- **Work instruction**: Find every line of the listing below where "Bungur" appears, and copy it.

========================================================================

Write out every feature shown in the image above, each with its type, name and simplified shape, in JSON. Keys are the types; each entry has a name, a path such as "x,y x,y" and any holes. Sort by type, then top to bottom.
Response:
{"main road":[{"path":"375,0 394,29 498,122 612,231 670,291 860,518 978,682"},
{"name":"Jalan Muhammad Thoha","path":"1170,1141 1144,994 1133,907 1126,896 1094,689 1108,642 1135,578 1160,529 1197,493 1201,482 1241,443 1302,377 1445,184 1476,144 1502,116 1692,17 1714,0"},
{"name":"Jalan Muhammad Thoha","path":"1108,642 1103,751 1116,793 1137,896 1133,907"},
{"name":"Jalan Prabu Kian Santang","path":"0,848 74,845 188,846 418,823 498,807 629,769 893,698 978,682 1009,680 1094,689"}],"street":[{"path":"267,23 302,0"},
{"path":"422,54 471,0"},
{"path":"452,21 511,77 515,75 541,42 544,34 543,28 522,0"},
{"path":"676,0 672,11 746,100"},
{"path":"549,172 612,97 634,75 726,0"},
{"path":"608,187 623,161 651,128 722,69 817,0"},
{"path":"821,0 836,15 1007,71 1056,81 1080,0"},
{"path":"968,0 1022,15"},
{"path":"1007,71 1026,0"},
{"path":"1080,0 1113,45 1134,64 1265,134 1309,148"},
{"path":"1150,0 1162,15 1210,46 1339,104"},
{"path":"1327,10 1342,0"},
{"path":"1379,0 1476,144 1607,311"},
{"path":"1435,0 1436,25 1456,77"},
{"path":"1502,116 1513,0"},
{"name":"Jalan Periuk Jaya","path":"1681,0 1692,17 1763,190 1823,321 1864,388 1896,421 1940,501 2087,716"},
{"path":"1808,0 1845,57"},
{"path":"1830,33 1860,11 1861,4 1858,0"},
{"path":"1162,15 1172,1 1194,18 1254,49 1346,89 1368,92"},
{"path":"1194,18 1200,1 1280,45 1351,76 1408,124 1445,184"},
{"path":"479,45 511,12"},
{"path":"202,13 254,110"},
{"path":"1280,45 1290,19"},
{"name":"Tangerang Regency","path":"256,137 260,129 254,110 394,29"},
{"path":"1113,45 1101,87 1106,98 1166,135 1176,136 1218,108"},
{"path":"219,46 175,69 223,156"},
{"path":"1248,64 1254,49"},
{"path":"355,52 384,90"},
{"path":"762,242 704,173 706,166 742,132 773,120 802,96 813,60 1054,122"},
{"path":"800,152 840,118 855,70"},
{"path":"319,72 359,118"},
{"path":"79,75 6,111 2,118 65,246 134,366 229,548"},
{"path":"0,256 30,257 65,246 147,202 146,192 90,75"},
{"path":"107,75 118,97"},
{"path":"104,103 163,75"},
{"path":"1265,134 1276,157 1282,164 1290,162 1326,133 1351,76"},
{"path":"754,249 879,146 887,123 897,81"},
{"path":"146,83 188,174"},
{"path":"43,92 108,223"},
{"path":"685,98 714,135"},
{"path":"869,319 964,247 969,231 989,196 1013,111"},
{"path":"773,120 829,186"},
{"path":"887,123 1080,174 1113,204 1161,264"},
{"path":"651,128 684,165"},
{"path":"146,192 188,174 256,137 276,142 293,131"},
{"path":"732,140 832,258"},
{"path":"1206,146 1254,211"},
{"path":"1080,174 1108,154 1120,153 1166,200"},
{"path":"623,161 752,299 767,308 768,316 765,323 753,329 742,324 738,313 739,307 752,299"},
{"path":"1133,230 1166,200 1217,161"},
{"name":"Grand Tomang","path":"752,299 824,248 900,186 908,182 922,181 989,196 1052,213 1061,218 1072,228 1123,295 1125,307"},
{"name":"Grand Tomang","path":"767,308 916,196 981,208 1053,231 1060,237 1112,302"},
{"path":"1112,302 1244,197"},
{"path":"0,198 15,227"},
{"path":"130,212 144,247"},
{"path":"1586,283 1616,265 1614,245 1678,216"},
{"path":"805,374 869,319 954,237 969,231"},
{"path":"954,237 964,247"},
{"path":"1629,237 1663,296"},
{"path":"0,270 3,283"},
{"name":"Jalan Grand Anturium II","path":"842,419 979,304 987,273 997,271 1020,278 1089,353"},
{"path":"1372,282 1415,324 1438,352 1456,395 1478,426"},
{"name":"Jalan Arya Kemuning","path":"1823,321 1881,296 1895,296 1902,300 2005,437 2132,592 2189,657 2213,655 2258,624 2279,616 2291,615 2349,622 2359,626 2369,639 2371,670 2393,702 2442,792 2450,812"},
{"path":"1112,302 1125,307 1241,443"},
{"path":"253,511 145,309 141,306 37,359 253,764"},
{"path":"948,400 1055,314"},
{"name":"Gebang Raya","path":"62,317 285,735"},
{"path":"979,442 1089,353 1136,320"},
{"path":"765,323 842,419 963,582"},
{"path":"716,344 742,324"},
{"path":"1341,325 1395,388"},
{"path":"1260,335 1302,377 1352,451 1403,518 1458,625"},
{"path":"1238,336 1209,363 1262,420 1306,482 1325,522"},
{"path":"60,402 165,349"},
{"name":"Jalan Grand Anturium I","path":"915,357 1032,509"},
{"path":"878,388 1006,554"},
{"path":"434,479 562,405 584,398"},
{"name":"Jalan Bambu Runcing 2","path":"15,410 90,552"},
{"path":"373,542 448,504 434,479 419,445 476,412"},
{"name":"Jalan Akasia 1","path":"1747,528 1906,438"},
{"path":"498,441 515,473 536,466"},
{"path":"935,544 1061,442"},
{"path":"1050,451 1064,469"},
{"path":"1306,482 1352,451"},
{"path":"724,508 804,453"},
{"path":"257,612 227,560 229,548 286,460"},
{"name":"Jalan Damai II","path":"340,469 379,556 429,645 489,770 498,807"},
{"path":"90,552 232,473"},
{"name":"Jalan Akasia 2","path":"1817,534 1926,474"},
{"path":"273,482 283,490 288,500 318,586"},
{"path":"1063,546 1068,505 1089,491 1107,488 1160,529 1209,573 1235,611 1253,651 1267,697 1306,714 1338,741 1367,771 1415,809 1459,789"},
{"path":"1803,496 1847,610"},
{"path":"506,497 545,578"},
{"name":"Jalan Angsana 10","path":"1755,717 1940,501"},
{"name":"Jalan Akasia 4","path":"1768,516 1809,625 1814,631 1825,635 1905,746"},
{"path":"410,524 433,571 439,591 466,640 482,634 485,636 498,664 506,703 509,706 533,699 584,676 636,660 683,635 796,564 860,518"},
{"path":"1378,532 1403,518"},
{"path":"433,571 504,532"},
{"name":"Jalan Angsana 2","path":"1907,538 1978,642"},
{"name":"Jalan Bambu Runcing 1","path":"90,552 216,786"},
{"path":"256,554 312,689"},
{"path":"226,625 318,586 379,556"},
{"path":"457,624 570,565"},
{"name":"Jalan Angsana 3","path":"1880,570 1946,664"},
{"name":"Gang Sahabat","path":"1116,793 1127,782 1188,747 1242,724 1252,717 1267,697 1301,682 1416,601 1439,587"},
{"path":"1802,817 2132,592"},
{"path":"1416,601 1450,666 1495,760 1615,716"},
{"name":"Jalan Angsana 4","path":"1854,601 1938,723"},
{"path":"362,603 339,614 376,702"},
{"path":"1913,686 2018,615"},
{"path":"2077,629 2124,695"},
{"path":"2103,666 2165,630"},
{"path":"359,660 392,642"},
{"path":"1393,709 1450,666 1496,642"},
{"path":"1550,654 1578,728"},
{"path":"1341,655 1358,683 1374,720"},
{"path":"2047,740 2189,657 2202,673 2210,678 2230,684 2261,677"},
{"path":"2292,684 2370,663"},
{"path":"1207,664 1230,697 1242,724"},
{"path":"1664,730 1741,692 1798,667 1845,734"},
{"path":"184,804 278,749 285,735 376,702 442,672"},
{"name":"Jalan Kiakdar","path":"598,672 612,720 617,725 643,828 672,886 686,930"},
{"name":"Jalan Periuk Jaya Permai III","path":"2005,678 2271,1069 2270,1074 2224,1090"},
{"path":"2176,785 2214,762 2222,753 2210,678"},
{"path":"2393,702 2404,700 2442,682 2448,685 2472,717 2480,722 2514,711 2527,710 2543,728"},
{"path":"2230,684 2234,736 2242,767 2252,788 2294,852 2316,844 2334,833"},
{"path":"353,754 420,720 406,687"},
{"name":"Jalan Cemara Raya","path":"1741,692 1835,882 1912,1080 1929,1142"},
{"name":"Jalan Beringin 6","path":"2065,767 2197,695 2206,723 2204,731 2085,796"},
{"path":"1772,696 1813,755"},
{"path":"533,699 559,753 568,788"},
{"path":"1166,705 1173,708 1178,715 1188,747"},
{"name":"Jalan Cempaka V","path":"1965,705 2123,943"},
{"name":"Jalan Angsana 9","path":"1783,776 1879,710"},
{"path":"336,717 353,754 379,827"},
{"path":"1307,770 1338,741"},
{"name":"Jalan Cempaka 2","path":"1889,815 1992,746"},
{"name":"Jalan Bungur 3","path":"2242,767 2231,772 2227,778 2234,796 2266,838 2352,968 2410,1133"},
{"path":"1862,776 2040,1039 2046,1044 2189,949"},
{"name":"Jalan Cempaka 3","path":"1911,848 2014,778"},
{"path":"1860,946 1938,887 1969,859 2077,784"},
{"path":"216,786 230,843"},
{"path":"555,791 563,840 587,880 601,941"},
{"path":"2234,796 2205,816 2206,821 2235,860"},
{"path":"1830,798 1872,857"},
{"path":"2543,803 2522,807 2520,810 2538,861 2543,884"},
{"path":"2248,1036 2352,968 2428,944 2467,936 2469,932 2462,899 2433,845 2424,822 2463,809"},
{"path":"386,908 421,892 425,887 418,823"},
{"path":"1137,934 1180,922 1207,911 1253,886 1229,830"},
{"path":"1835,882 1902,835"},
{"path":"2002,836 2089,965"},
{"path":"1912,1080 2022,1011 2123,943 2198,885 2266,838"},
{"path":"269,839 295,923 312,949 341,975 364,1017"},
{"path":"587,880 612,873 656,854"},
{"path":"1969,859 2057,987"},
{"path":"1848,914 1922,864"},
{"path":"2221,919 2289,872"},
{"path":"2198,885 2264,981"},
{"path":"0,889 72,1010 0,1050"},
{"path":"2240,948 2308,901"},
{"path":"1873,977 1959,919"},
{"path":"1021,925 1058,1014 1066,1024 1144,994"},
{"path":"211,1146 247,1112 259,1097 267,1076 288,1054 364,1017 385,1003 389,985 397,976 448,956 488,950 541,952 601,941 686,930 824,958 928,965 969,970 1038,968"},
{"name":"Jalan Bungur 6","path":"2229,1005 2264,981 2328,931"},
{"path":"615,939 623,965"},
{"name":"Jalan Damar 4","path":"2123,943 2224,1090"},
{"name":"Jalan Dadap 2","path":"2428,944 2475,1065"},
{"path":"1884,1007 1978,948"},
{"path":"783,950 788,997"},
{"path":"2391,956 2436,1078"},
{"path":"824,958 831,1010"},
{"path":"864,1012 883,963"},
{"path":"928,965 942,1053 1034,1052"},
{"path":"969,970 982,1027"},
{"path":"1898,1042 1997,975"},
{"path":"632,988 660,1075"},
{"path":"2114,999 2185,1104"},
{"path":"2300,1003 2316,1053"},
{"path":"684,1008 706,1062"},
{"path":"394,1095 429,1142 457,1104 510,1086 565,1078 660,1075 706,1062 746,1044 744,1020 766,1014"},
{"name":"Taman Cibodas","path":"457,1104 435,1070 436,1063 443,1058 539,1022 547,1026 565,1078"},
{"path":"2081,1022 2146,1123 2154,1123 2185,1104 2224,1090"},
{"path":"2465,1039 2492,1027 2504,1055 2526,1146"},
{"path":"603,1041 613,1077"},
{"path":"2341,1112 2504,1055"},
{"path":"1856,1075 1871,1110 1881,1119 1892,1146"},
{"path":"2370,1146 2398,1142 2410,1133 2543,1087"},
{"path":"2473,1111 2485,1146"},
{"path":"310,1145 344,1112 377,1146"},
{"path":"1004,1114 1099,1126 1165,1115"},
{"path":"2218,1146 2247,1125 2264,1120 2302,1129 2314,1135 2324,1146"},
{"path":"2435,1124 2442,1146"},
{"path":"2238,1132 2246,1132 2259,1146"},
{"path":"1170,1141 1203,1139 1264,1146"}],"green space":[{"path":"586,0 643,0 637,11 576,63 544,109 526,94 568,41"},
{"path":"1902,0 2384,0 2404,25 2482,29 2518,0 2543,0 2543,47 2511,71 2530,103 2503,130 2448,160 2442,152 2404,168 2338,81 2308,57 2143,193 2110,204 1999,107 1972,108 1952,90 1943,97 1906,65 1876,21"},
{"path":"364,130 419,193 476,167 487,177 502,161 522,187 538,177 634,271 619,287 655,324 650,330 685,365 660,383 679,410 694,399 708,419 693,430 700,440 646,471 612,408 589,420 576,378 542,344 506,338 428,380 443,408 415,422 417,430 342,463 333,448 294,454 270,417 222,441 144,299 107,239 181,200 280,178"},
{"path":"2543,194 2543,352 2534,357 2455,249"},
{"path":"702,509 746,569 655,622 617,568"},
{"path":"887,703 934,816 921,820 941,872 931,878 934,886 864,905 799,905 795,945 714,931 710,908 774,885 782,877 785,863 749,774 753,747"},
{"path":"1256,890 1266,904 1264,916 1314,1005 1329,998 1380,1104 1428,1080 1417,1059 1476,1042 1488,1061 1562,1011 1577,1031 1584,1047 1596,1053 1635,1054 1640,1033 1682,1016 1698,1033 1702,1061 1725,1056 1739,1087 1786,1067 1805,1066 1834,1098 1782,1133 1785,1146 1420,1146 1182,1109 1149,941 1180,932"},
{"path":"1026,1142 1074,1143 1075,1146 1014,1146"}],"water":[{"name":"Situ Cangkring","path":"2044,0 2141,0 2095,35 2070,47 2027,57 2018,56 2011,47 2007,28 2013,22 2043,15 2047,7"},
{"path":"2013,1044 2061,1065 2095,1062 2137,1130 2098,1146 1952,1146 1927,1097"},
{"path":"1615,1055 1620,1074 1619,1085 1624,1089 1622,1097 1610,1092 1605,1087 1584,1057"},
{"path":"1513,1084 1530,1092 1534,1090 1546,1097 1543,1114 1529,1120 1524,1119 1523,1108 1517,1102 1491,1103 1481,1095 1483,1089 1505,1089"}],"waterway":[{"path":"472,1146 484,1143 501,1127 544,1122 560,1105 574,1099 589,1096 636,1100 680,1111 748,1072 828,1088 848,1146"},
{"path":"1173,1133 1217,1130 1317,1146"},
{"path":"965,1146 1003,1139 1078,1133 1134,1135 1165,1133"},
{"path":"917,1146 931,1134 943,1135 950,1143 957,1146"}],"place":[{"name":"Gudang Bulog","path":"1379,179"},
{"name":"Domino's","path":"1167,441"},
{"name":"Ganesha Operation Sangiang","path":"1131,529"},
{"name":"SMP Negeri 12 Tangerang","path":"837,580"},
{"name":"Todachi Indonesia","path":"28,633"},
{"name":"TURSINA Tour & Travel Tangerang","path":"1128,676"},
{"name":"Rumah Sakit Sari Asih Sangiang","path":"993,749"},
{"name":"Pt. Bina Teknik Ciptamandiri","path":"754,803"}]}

========================================================================

- **Final answer**:
{"name":"Jalan Bungur 3","path":"2242,767 2231,772 2227,778 2234,796 2266,838 2352,968 2410,1133"},
{"name":"Jalan Bungur 6","path":"2229,1005 2264,981 2328,931"},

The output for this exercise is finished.